Compromises are great, but ultimately they're agreements which piss
off both sides equally. Using the desktop transitions I mentioned
above, this often meant the actual contributors, actually working on
the new stuff, reduced their speed of change, held themselves back, in
order to try and satisfy the concerns of others who felt things was
changing too fast. And, frankly, I dont think that's cool. It's
demotivating for the contributors, it doesn't help upstream projects,
in some cases it actually means more work for everyone involved. It's
not ideal. I like the idea of an openSUSE Project that can keep up,
and in fact lead, the open source world by having a distribution that
works, but uses everything new as soon as it's possible. This is one
of the things that really excites me about Tumbleweed, we're there
already and we're able to take it to the next level now.

So, if we're not compromising on speed because we have Tumbleweed, why
should we compromise on Stability for our Regular Release?

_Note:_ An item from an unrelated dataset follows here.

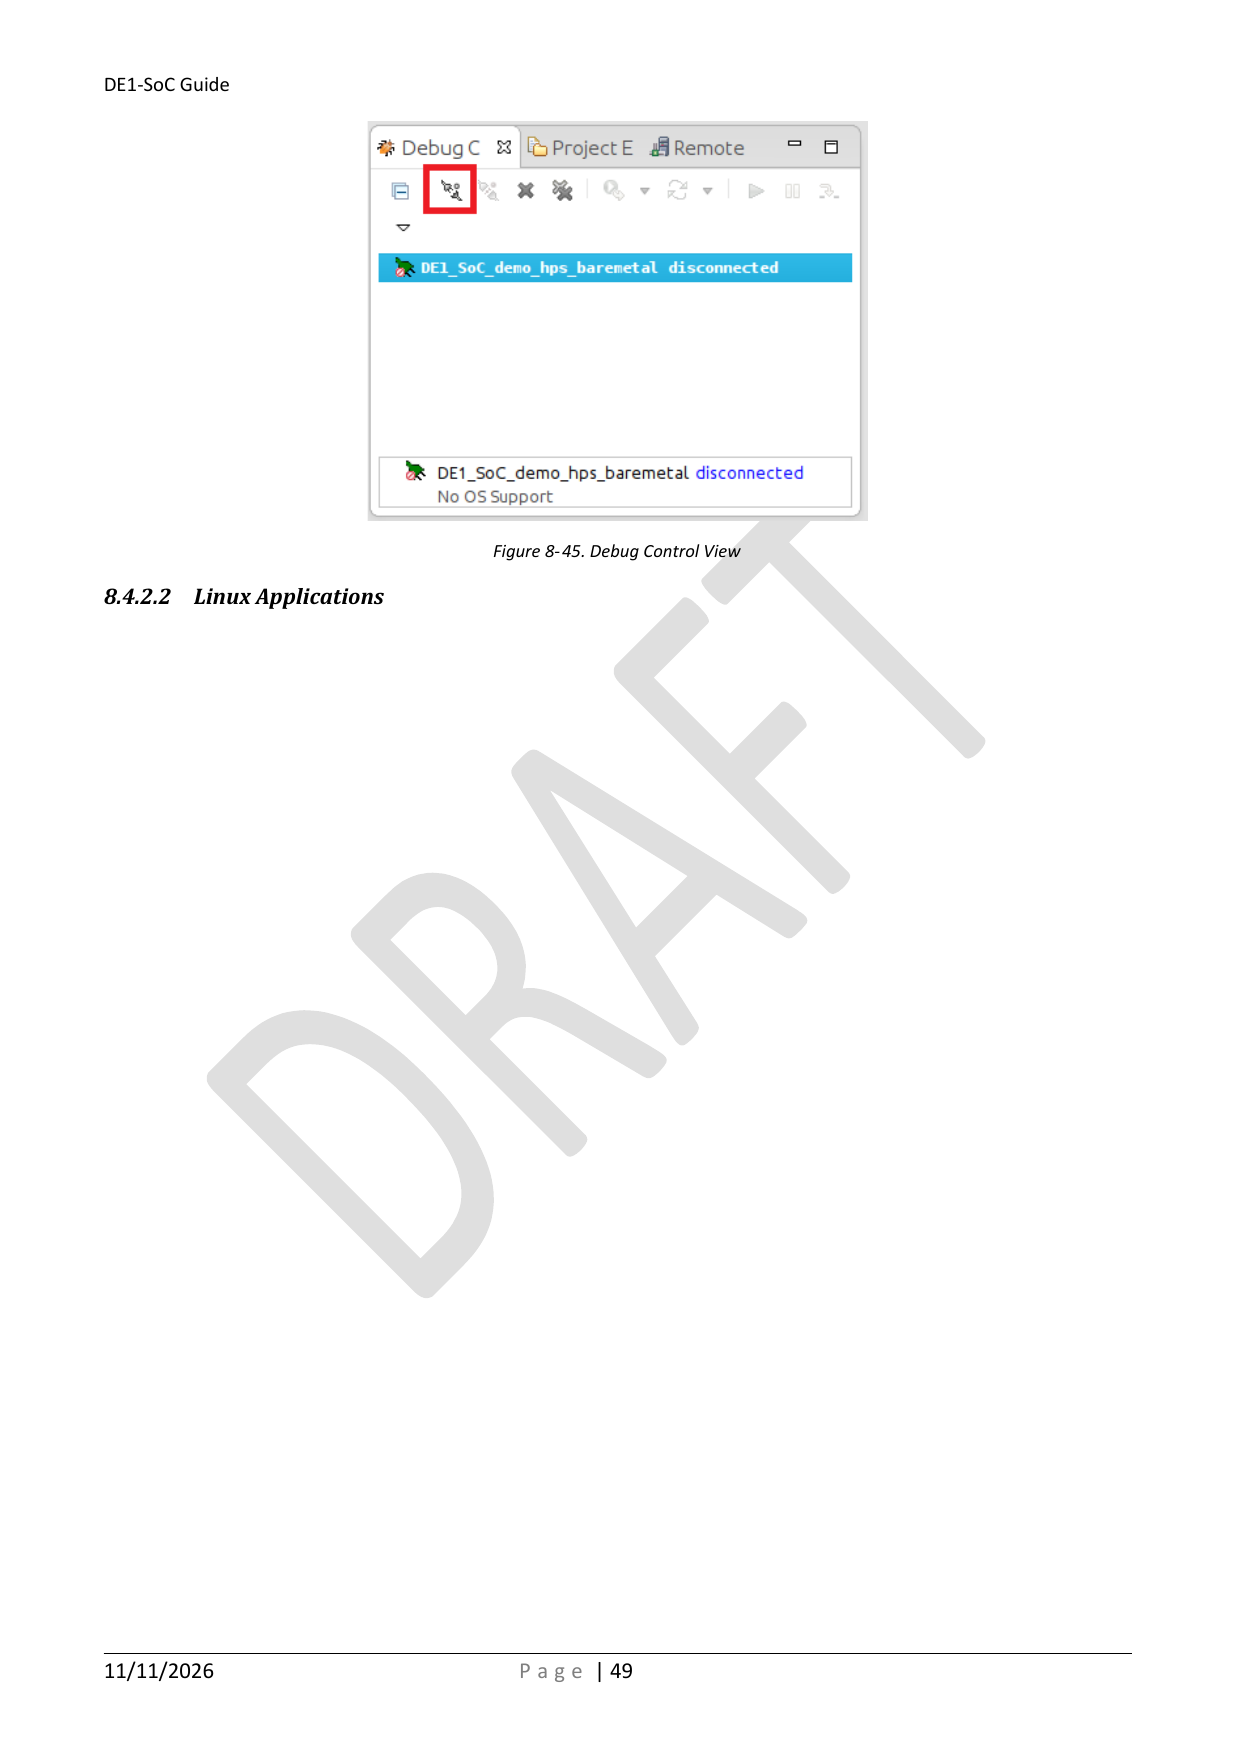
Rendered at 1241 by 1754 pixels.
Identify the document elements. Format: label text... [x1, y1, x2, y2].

text Figure 8-33. Debug Control View [103, 539, 1132, 562]
picture [367, 121, 868, 521]
subtitle Linux Applications [103, 583, 1132, 610]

Why not have a Regular Release that, in November 2015, has KDE 4 still
as an option? Users will be happy. Maintaining it shouldn't be hard if
upstream aren't changing anything. The promise of 'you always get the
newest of everything' might be broken, but this is a promise that is
now fulfilled by Tumbleweed.
Maybe we also are able to ship KDE 5 *as well*, because, with a more
stable base, and an expectation from users that the openSUSE release
will move less dramatically, less often, teams like our KDE team
should be able to make sensible choices about what versions of
awesome-upstream-stuff they want to keep in the Regular Release for a
while

The only 'flaw' in this plan, that I totally accept exists, is that
for anyone who feels the current openSUSE regular release is
'perfect', then things might be changing for you in a negative way
However, I'd ask those people, deep down, to identify the key reason
they like the current openSUSE regular release.
If you're primarily motivated because "every release I get all the new
stuff", then please, use Tumbleweed, and if it's not perfect for you,
help us make it better.
If you're motivated to use openSUSE because "I want a Linux
distribution that just works", then please, help us with this new
Regular Release, in order to make it perfect for you use cases.